SOURCE.

▬▬▬

In series you gain nothing by using two blowers. Same duct same output nothing better. I believe it would actually make one or both amp higher.


----------



## Fred Hargis (Apr 28, 2012)

Well, I disagree with you...but do not feel strongly enough about it to debate the issue; like I said I was only guessing. I did find this note from Bill Pentz on another forum...and think it's pertinent to the OP's question, he was responding to a question about using 2 blowers on a common system (a little lengthy, apologies):
Quote:
Wallace,

This is one of those areas that easily can get you into trouble, meaning burned up motors, fires, flattened ducting, ruined cyclones, etc. It also is an area not at all well covered in either the vacuum engineering or HVAC air engineering worlds because it falls roughly in between the two. 

Yes you can use two blowers to provide very high pressures or high airflows depending upon ducting size, system resistance, and blower configurations. The best way to set these up is in series, but doing so will in many cases force both blowers to move so much air they both will quickly burn up from drawing too many amps. They likewise exceed the pressure that most HVAC ducting and cyclones can handle, so expect flattened parts. Still, these very high pressures can move much larger volumes of air through smaller ducting. With enough pressure, a 4" duct run will carry the 800 to 1000 CFM that many health experts and air engineers recommend for good fine dust collection.

▬▬▬

Please rewrite the blower thread between "In series you" and "between the two.", inclusive, substituting "fans" for every "blowers". You won't need the rows.

▬▬▬

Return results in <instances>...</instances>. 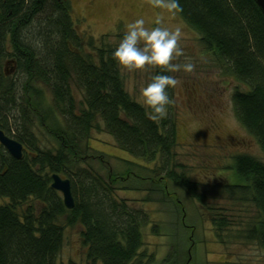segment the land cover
Returning <instances> with one entry per match:
<instances>
[{"label": "trees", "instance_id": "1", "mask_svg": "<svg viewBox=\"0 0 264 264\" xmlns=\"http://www.w3.org/2000/svg\"><path fill=\"white\" fill-rule=\"evenodd\" d=\"M178 5L174 11L199 35L205 49L248 88L233 93V106L240 124L264 152L263 14L254 0H178ZM84 39L76 30L70 0H0V130L11 137L9 114L20 99L13 74H7L8 63L22 75L29 107V99L38 103L48 88L65 124L52 133L53 149L37 148L31 157L24 150L23 158L16 160L0 144V198L8 201L0 206V264H59L65 229L76 225L83 229L88 264H133L148 216L114 197L116 185L130 182L131 176L167 196V183L173 182L205 203L198 184L176 171L174 117L150 120L125 89L122 70L112 59L116 47L97 48L93 37ZM158 74L170 75L163 68ZM73 86L82 92L85 109H78ZM167 92L171 97L172 88ZM21 111L22 121L29 122ZM98 118L116 146L145 165L124 163L153 176L143 178L130 170L115 176L110 168L97 169L88 162L93 154H102L89 145ZM16 138L22 145L26 142ZM102 155L99 158L108 156ZM232 161L239 183L227 189L250 194L259 221L247 239L264 250V163L245 155ZM54 174L70 181L72 210L52 189Z\"/></svg>", "mask_w": 264, "mask_h": 264}, {"label": "rangeland", "instance_id": "2", "mask_svg": "<svg viewBox=\"0 0 264 264\" xmlns=\"http://www.w3.org/2000/svg\"><path fill=\"white\" fill-rule=\"evenodd\" d=\"M70 1L76 30L86 40L93 37L97 48L117 47L127 24L141 17L146 27H156L159 18L160 26L178 27L181 31L178 46L182 54L170 61L181 67L169 71L178 82L172 87L165 116L171 115L176 120L174 162L180 166L176 171L198 184L205 203L198 202L173 182L167 183L169 196L150 190L148 181L142 183L135 176L124 185H116L114 197L117 200L127 202L131 210L148 216L147 224L141 228L143 244L133 264H264V250L247 239L248 230L259 221L250 194L227 189L239 183L231 168L234 157L245 155L264 163V152L240 124L233 106V93L248 88L236 80L213 52L205 49L199 35L174 10L163 6L167 0ZM185 64H191L192 70L185 71ZM159 69L146 65L141 70H122L125 89L137 103L141 88L151 82ZM7 72L8 76L13 74L11 78L18 85L20 98L19 106L9 114L11 137L16 140L21 136L27 142L23 144V152L29 157L37 148L53 149L52 133L65 124L53 107L51 91L44 87L43 98L38 103L29 99V107L22 75L16 74L9 65ZM73 90L78 109H85L82 92L74 86ZM21 109L30 124L22 121ZM97 124L99 128L92 130L89 145L110 157L93 154L88 158L93 167L110 168L115 176H124L128 170L143 178L154 175L125 164L124 161H129L145 165L116 146L101 119H97ZM24 127L27 133L17 130ZM101 155L104 159L99 158ZM147 166L151 169L154 164ZM125 187L132 190H123ZM7 202L0 198V206ZM82 231L80 225L65 229L59 264H88Z\"/></svg>", "mask_w": 264, "mask_h": 264}, {"label": "clouds", "instance_id": "3", "mask_svg": "<svg viewBox=\"0 0 264 264\" xmlns=\"http://www.w3.org/2000/svg\"><path fill=\"white\" fill-rule=\"evenodd\" d=\"M169 11L179 10L178 0H169L165 5ZM146 27L144 18H137L126 26L118 46L112 52V59L121 70H141L146 65L177 71L180 65L170 63L174 57L182 54L178 46L181 38L180 29L160 26ZM142 45V46H141ZM185 71H191L192 65H183ZM177 79L171 75H155L151 82L140 90L138 102L145 108L148 118L153 121L162 119L170 103L167 89L175 87Z\"/></svg>", "mask_w": 264, "mask_h": 264}, {"label": "water", "instance_id": "4", "mask_svg": "<svg viewBox=\"0 0 264 264\" xmlns=\"http://www.w3.org/2000/svg\"><path fill=\"white\" fill-rule=\"evenodd\" d=\"M254 2L264 16V0H254ZM7 65H10V63ZM0 144L12 158L16 160H21L23 158V145L17 140L7 136L2 130H0ZM51 187L62 195L65 208L67 210H72L75 206V200L72 195L70 181L68 179L61 178L57 174H54L52 175Z\"/></svg>", "mask_w": 264, "mask_h": 264}]
</instances>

▬▬▬

THE SOLUTION.
In series you gain nothing by using two fans. Same duct same output nothing better. I believe it would actually make one or both amp higher.


----------



## Fred Hargis (Apr 28, 2012)

Well, I disagree with you...but do not feel strongly enough about it to debate the issue; like I said I was only guessing. I did find this note from Bill Pentz on another forum...and think it's pertinent to the OP's question, he was responding to a question about using 2 fans on a common system (a little lengthy, apologies):
Quote:
Wallace,

This is one of those areas that easily can get you into trouble, meaning burned up motors, fires, flattened ducting, ruined cyclones, etc. It also is an area not at all well covered in either the vacuum engineering or HVAC air engineering worlds because it falls roughly in between the two.